Facebook meluncurkan E2EE untuk WhatsApp pada tahun 2016 menggunakan protokol yang dikembangkan oleh platform perpesanan Signal, yang memperoleh pengguna setelah Facebook mengumumkan rencana untuk berbagi data pengguna antara WhatsApp dan Facebook untuk memperluas penawarannya bagi bisnis di kedua platform.

Antigone Davis, kepala keamanan global Meta, merinci tantangan enkripsi Meta dalam sebuah artikel untuk The Telegraph Inggris.

“Ada perdebatan yang sedang berlangsung tentang bagaimana perusahaan teknologi dapat terus memerangi penyalahgunaan dan mendukung pekerjaan penting penegakan hukum jika kami tidak dapat mengakses pesan Anda,” tulis Davis.

“Kami percaya orang tidak harus memilih antara privasi dan keamanan, itulah sebabnya kami membangun langkah-langkah keamanan yang kuat ke dalam rencana kami dan melibatkan pakar privasi dan keselamatan, masyarakat sipil, dan pemerintah untuk memastikan kami melakukan ini dengan benar.”

Davis mengatakan Meta memiliki tiga pendekatan untuk pertanyaan keamanan, termasuk mendeteksi pola mencurigakan seperti seseorang yang membuat beberapa profil baru dan mengirim pesan kepada orang asing.

Dia mengatakan sistem ini sudah ada dan bahwa “kami sedang bekerja untuk meningkatkan efektivitasnya.”

Yang kedua adalah memberi pengguna Instagram kemampuan untuk memfilter pesan langsung berdasarkan kata-kata yang menyinggung. Ketiga, mendorong orang untuk melaporkan pesan berbahaya.

Dia melanjutkan dengan menunjukkan bahwa penegak hukum masih memiliki akses ke metadata untuk investigasi kriminal.

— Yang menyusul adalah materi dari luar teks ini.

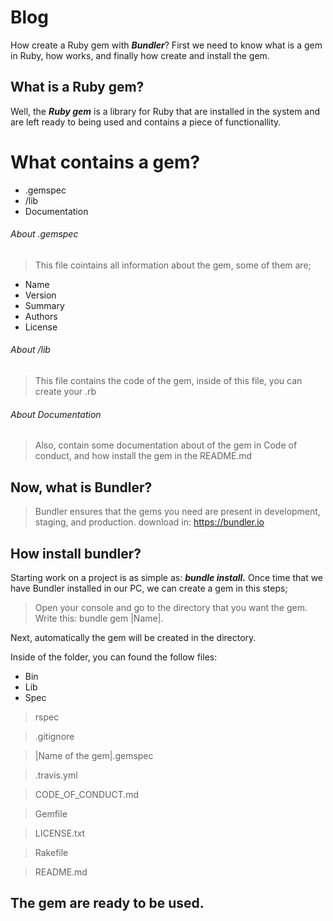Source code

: # Blog

How create a Ruby gem with ***Bundler***?
First we need to know what is a gem in Ruby, how works, and finally how create and install the gem.

## What is a Ruby gem?

Well, the ***Ruby gem*** is a library for Ruby that are installed in the system and are left ready to being used and contains a piece of functionallity. 

# What contains a gem?

* .gemspec
* /lib
* Documentation

###### About .gemspec

> This file cointains all information about the gem, some of them are;
- Name
- Version
- Summary
- Authors
- License

###### About /lib
> This file contains the code of the gem, inside of this file, you can create your .rb

###### About Documentation
> Also, contain some documentation about of the gem in Code of conduct, and how install the gem in the README.md


## Now, what is Bundler?
> Bundler ensures that the gems you need are present in development, staging, and production. 
download in: https://bundler.io

## How install bundler?
Starting work on a project is as simple as: ***bundle install.***
Once time that we have Bundler installed in our PC, we can create a gem in this steps;
> Open your console and go to the directory that you want the gem. 
> Write this: bundle gem |Name|.

Next, automatically the gem will be created in the directory.

Inside of the folder, you can found the follow files:

* Bin
* Lib
* Spec
> rspec

> .gitignore

> |Name of the gem|.gemspec

> .travis.yml

> CODE_OF_CONDUCT.md

> Gemfile

> LICENSE.txt

> Rakefile

> README.md
  
## The gem are ready to be used.
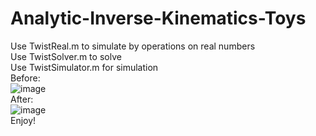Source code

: # Analytic-Inverse-Kinematics-Toys

Use TwistReal.m to simulate by operations on real numbers  
Use TwistSolver.m to solve  
Use TwistSimulator.m for simulation  
Before:  
![image](https://github.com/yyh2503/Analytic-Inverse-Kinematics-Toys/blob/master/Before.svg)  
After:  
![image](https://github.com/yyh2503/Analytic-Inverse-Kinematics-Toys/blob/master/After.svg)  
Enjoy!
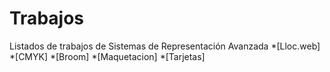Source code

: # Trabajos
Listados de trabajos de Sistemas de Representación Avanzada
*[Lloc.web]
*[CMYK]
*[Broom]
*[Maquetacion]
*[Tarjetas]
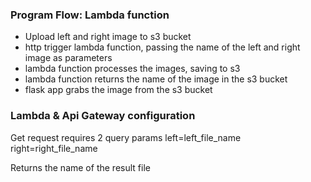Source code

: ### Program Flow: Lambda function

- Upload left and right image to s3 bucket
- http trigger lambda function, passing the name of the left and right image as parameters
- lambda function processes the images, saving to s3
- lambda function returns the name of the image in the s3 bucket
- flask app grabs the image from the s3 bucket


### Lambda & Api Gateway configuration

Get request requires 2 query params
left=left_file_name
right=right_file_name

Returns the name of the result file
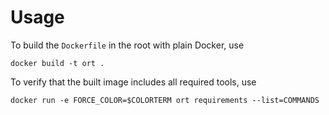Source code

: # Usage

To build the `Dockerfile` in the root with plain Docker, use

    docker build -t ort .

To verify that the built image includes all required tools, use

    docker run -e FORCE_COLOR=$COLORTERM ort requirements --list=COMMANDS
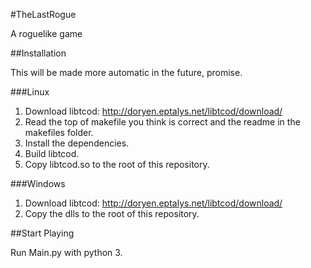 #TheLastRogue

A roguelike game

##Installation

This will be made more automatic in the future, promise.

###Linux

1. Download libtcod: http://doryen.eptalys.net/libtcod/download/
2. Read the top of makefile you think is correct and the readme in the makefiles folder.
3. Install the dependencies.
3. Build libtcod.
4. Copy libtcod.so to the root of this repository.

###Windows

1. Download libtcod: http://doryen.eptalys.net/libtcod/download/
2. Copy the dlls to the root of this repository.

##Start Playing

Run Main.py with python 3.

“Bahkan dengan miliaran orang sudah mendapat manfaat dari enkripsi ujung ke ujung, ada lebih banyak data dari sebelumnya untuk digunakan polisi untuk menyelidiki dan menuntut penjahat, termasuk nomor telepon, alamat email, dan data lokasi,” catatnya.

“Tinjauan kami baru-baru ini terhadap beberapa kasus bersejarah menunjukkan bahwa kami masih dapat memberikan informasi penting kepada pihak berwenang, bahkan jika layanan tersebut telah dienkripsi ujung-ke-ujung,” tulis Davis.

“Meskipun tidak ada sistem yang sempurna, ini menunjukkan bahwa kita dapat terus menghentikan penjahat dan mendukung penegakan hukum.”

“Kami meluangkan waktu untuk memperbaikinya dan kami tidak berencana untuk menyelesaikan peluncuran global enkripsi ujung ke ujung secara default di semua layanan perpesanan kami hingga sekitar tahun 2023,” kata Davis.

AS, Inggris, dan Australia pada tahun 2019 meminta Facebook untuk membuat pintu belakang untuk mengakses pesan terenkripsi. Facebook telah menolak panggilan ini.

CEO dan salah satu pendiri Facebook Mark Zuckerberg mengumumkan perubahan nama menjadi Meta pada November, sebulan setelah mantan karyawan Frances Haugen go public dengan tuduhan bahwa algoritma perusahaan digunakan untuk menyebarkan konten berbahaya. Meta dan mereknya menghadapi undang-undang baru di Inggris Raya yang mengharuskan mereka melindungi pengguna dari konten berbahaya.